Tesco Financial account
Dave Lewis, the Tesco chief executive, says he has discovered that profits for the six month to the end of August were overstated by £250m due to the "accelerated recognition of commercial income and delayed accrual of costs". In other words, Tesco has been paying suppliers later and taking monies from them earlier than it should have. Given that £250m represents roughly a quarter of profits, this suggest the practice was widespread in its UK business. Tesco has launched an investigation into the blackhole.
Don't all supermarkets play hardball with their suppliers?

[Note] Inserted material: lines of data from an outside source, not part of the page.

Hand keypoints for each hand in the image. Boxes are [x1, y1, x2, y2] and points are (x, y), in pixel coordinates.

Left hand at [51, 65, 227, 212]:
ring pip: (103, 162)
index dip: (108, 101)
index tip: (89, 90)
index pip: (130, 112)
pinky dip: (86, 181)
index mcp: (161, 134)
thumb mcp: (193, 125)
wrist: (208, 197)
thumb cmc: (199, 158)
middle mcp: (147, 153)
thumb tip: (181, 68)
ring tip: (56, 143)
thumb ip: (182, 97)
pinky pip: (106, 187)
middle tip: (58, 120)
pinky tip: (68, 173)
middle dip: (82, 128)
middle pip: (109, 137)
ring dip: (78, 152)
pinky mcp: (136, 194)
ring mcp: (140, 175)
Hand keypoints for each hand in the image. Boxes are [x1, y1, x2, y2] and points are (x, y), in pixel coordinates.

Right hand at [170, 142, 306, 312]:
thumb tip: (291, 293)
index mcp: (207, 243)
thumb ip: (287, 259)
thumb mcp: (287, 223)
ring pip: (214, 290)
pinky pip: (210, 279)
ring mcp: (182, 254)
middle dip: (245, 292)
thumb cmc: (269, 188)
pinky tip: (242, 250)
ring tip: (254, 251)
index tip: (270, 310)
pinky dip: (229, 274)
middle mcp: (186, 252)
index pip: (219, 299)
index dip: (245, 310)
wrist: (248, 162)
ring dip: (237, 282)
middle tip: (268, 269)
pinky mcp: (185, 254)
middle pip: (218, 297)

Yes, but Tesco seems to have been taking this to extremes. Analysts at Cantor Fitzgerald warned last November that Tesco was boosting profits by £200m by deducting cash from suppliers’ trading accounts or extending payment dates without notice. This is a breach of the Groceries Supply Code of Practice, which was put in place last August, and if Tesco has breached contractual agreements and misstated financial accounts it could be even more serious than that. On the face of it, this behaviour would be a desperate attempt to protect that profits of a struggling retailer. Bruno Monteyne at Bernstein gives another example: "Tesco commercial director of department X is short his profit target; he/she discusses with supplier bringing forward a big promotion, funded by supplier; in return Tesco commits to doing three more new product launches in the next reporting period." This stretches and manipulates trading figures, but ultimately they catch up with a company. Other analysts believe it is linked to how much Tesco charges suppliers for placing their items on a particular shelf in the supermarket. Last year, Tesco started charging £30 per product for suppliers to keep their products on eye-level shelves.

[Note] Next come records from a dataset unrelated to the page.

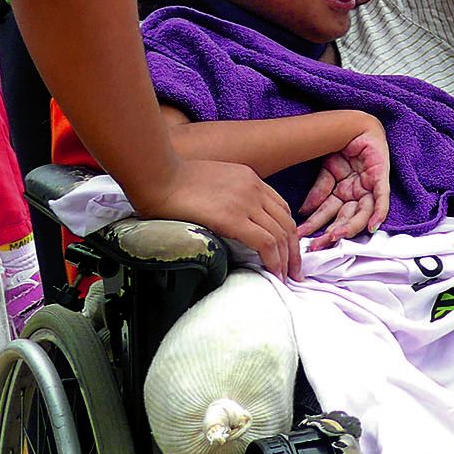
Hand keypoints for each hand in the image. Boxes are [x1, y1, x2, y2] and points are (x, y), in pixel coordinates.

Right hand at [130, 157, 301, 279]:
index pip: (280, 207)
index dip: (288, 231)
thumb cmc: (173, 181)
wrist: (157, 176)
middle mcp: (253, 187)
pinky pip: (265, 243)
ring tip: (287, 277)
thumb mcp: (211, 181)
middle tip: (295, 271)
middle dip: (294, 249)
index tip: (287, 249)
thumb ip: (227, 195)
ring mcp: (245, 201)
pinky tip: (275, 274)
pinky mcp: (233, 218)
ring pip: (280, 234)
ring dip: (287, 260)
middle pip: (286, 222)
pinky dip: (274, 261)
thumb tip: (227, 218)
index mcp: (249, 177)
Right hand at [295, 117, 389, 248]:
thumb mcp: (326, 172)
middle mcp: (356, 195)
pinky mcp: (381, 179)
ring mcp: (369, 189)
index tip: (302, 237)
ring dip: (348, 227)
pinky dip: (378, 213)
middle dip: (329, 234)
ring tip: (334, 236)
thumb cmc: (343, 147)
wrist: (355, 125)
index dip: (316, 226)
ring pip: (360, 214)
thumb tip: (303, 212)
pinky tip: (373, 226)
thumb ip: (318, 192)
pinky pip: (381, 199)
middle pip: (344, 220)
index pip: (329, 216)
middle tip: (316, 245)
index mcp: (343, 195)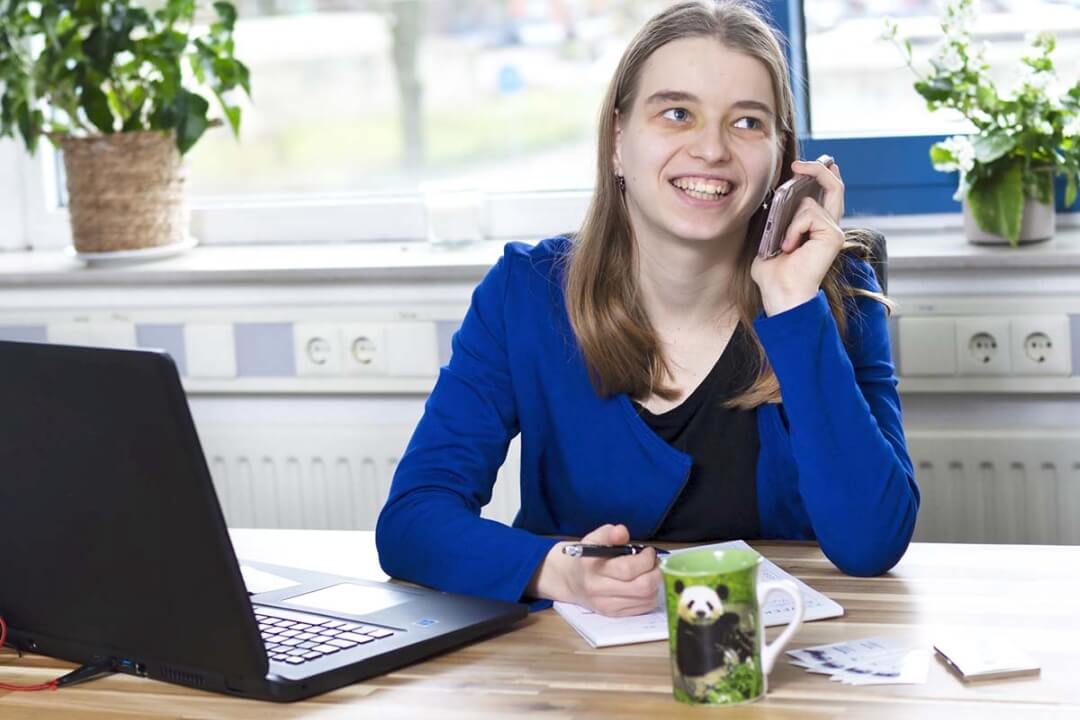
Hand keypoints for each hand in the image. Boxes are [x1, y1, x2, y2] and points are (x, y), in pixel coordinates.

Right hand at [527, 523, 660, 616]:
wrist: (569, 580)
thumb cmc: (586, 557)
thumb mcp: (593, 538)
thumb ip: (608, 533)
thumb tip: (622, 532)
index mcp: (591, 566)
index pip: (627, 568)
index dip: (645, 559)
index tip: (648, 551)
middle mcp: (598, 588)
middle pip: (642, 587)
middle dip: (655, 572)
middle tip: (654, 563)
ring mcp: (606, 604)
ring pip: (646, 599)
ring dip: (655, 584)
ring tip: (650, 572)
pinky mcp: (613, 614)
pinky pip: (643, 608)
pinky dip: (650, 595)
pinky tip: (644, 584)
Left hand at [751, 158, 845, 315]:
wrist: (781, 294)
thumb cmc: (773, 274)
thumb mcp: (769, 239)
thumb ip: (775, 220)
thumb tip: (772, 199)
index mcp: (817, 228)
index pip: (828, 193)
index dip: (821, 174)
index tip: (805, 165)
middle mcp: (830, 227)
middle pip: (834, 186)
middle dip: (818, 169)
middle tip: (798, 164)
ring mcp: (833, 231)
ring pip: (810, 203)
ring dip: (790, 221)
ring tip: (785, 245)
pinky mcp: (833, 235)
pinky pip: (809, 214)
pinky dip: (793, 228)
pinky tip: (790, 247)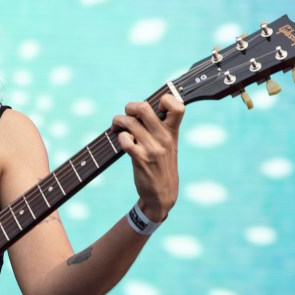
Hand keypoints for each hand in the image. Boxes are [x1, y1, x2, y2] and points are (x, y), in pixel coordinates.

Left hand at [112, 94, 184, 221]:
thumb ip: (159, 126)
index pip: (177, 106)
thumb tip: (139, 108)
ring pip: (129, 122)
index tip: (155, 106)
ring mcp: (152, 148)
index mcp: (173, 131)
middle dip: (129, 107)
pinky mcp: (141, 158)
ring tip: (117, 128)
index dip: (165, 99)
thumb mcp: (168, 144)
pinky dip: (119, 137)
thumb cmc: (161, 165)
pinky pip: (125, 139)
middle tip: (127, 115)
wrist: (162, 194)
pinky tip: (122, 142)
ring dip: (118, 122)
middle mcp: (164, 137)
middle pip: (143, 107)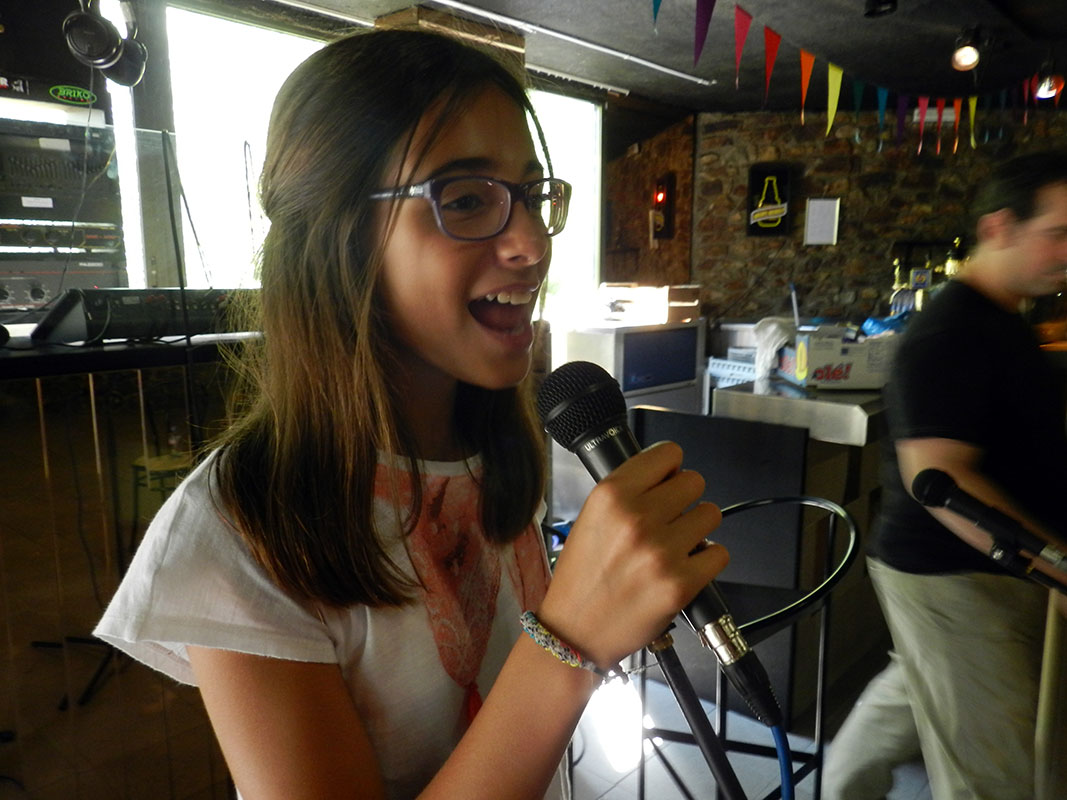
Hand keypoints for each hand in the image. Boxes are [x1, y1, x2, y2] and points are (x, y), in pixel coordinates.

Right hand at [537, 441, 726, 669]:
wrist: (575, 632)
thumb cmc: (582, 577)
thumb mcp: (590, 518)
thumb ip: (628, 491)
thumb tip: (669, 475)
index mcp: (611, 496)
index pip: (668, 454)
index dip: (671, 468)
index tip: (667, 480)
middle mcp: (636, 518)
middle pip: (694, 482)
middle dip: (686, 499)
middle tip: (670, 519)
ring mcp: (661, 551)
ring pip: (711, 514)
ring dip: (698, 528)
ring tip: (676, 545)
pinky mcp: (681, 583)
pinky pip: (718, 553)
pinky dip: (707, 560)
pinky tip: (685, 567)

Are talking about fraud here?
At this stage, Tesco is playing that down. However, Deloitte and lawfirm Freshfields have been called into investigate, while the leading City regulator, the Financial Conduct Authority, has also been contacted. This suggests Tesco may suspect there has been foul play. On the otherhand, some City analysts are suggesting this is an example of Dave Lewis, the new chief executive, "kitchen sinking" the accounts and resetting Tesco. In other words, what has happened was not illegal, but not the sort of behaviour he wants in his company. Lewis has said that he has never seen anything like this and that it is "out of the ordinary". In the stock market statement he said Tesco must "operate with integrity and transparency". Bruno Monteyne at Bernstein says it is an attempt to "clean up the accounts and change the culture".
Have people been suspended over this?
Four senior members of staff have been suspended while this takes place. They include Chris Bush, the UK chief executive and Carl Rogberg, the UK finance director. Dave Lewis says this is not Tesco disciplining the four bosses, but asked them to step aside so the company can conduct the "fullest and deepest investigation possible". Robin Terrell, who runs the company's online empire, has been put in charge of the UK business.

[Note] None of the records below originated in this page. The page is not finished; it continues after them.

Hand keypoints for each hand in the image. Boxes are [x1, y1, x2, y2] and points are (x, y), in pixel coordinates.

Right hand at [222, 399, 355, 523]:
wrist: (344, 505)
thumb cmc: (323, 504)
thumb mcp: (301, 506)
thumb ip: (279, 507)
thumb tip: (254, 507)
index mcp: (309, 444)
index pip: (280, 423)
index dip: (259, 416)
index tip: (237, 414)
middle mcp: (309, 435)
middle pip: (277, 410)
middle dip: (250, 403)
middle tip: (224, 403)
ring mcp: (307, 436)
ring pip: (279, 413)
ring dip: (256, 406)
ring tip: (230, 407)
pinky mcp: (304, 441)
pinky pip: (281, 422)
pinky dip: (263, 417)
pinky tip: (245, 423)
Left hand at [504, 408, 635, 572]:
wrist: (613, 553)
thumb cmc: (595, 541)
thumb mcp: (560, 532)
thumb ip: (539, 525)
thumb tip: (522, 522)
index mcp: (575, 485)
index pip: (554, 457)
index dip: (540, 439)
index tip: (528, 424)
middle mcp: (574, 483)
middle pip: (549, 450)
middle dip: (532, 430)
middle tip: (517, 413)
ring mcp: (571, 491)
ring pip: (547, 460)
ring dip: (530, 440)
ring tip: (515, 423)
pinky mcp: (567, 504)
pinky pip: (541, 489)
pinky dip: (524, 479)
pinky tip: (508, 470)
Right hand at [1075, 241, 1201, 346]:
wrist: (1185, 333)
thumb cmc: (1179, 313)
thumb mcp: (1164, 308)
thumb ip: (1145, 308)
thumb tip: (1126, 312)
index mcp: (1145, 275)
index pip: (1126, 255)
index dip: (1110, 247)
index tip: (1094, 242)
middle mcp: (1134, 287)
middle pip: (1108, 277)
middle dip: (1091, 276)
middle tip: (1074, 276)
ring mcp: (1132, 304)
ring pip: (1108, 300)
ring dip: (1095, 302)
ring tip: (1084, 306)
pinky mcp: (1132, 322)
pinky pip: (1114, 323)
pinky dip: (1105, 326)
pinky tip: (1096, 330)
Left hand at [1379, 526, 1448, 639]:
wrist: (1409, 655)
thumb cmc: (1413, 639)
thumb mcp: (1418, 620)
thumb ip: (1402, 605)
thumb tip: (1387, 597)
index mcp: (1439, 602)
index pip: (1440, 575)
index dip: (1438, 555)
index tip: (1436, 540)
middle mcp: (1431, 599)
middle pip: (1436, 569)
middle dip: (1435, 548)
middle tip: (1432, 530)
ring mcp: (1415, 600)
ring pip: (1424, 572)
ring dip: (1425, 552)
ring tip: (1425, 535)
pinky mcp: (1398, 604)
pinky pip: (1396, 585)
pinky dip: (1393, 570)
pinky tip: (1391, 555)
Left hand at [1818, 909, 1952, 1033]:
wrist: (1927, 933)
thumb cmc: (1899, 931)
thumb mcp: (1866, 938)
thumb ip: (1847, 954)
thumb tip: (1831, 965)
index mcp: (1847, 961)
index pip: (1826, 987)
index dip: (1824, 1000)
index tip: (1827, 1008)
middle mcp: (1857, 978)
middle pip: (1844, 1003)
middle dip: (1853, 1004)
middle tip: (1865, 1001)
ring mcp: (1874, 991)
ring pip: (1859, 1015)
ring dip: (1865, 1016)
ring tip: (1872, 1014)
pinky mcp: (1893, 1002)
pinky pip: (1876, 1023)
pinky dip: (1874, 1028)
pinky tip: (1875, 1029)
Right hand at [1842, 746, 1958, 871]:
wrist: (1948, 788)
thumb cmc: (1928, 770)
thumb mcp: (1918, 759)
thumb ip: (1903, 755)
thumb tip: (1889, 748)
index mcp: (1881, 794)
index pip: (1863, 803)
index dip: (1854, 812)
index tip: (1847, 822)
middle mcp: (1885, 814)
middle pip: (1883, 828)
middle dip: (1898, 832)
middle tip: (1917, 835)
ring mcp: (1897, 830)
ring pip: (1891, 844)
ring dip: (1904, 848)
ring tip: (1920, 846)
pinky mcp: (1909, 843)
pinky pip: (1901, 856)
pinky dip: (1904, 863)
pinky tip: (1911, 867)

Is former chief executive Philip Clarke connected to this?
Philip Clarke was sacked as Tesco chief executive in July and left the company's offices in August after another profit warning. He oversaw three years of declining sales as Tesco lost shoppers to the discounters, Aldi and Lidl, and upmarket Waitrose. He, along with outgoing finance director Laurie Mcllwee, are likely to be questioned in the investigation. The blackhole does not reflect well on Clarke's tenure at Tesco - either he lost control of the company's operations, or he authorised the practices that Dave Lewis has identified as he tried to protect the company's margins in the face of falling sales.
How was the blackhole discovered?
A member of staff, whose identity has not been disclosed, approached Tesco's general counsel on Friday to warn that something was array in the accounts. This information was then passed on to Dave Lewis, who spent the weekend analysing the scale of the problem. It may seem bizarre for so much in profits to seemingly disappear, but supermarket and suppliers often operate through credit accounts where both sides pay and remove cash. Accounting for commercial revenues has become something on an art.
What does the City think of all this?
Tesco's share price has fallen more than 10pc and analysts are in shock. Clive Black, analyst at Shore Capital, said he was "flabbergasted" that this could happen at a FTSE 100 company and warned these are "serious times" for Tesco. However, Bruno Monteyne at Bernstein praised Dave Lewis for his attempt to get Tesco back on track. Rickin Thakrar at Espirito Santo said Tesco's profits could now be wiped out entirely as it tries to improve its performance. He said: "With some prices 38pc more expensive than Aldi, questionable pricing architecture and higher levels of salt and sugar in some fresh products alongside an ailing non-food business, we believe that Tesco could eventually generate zero profits in the UK – the extent of the risks to us remain large and uncertain."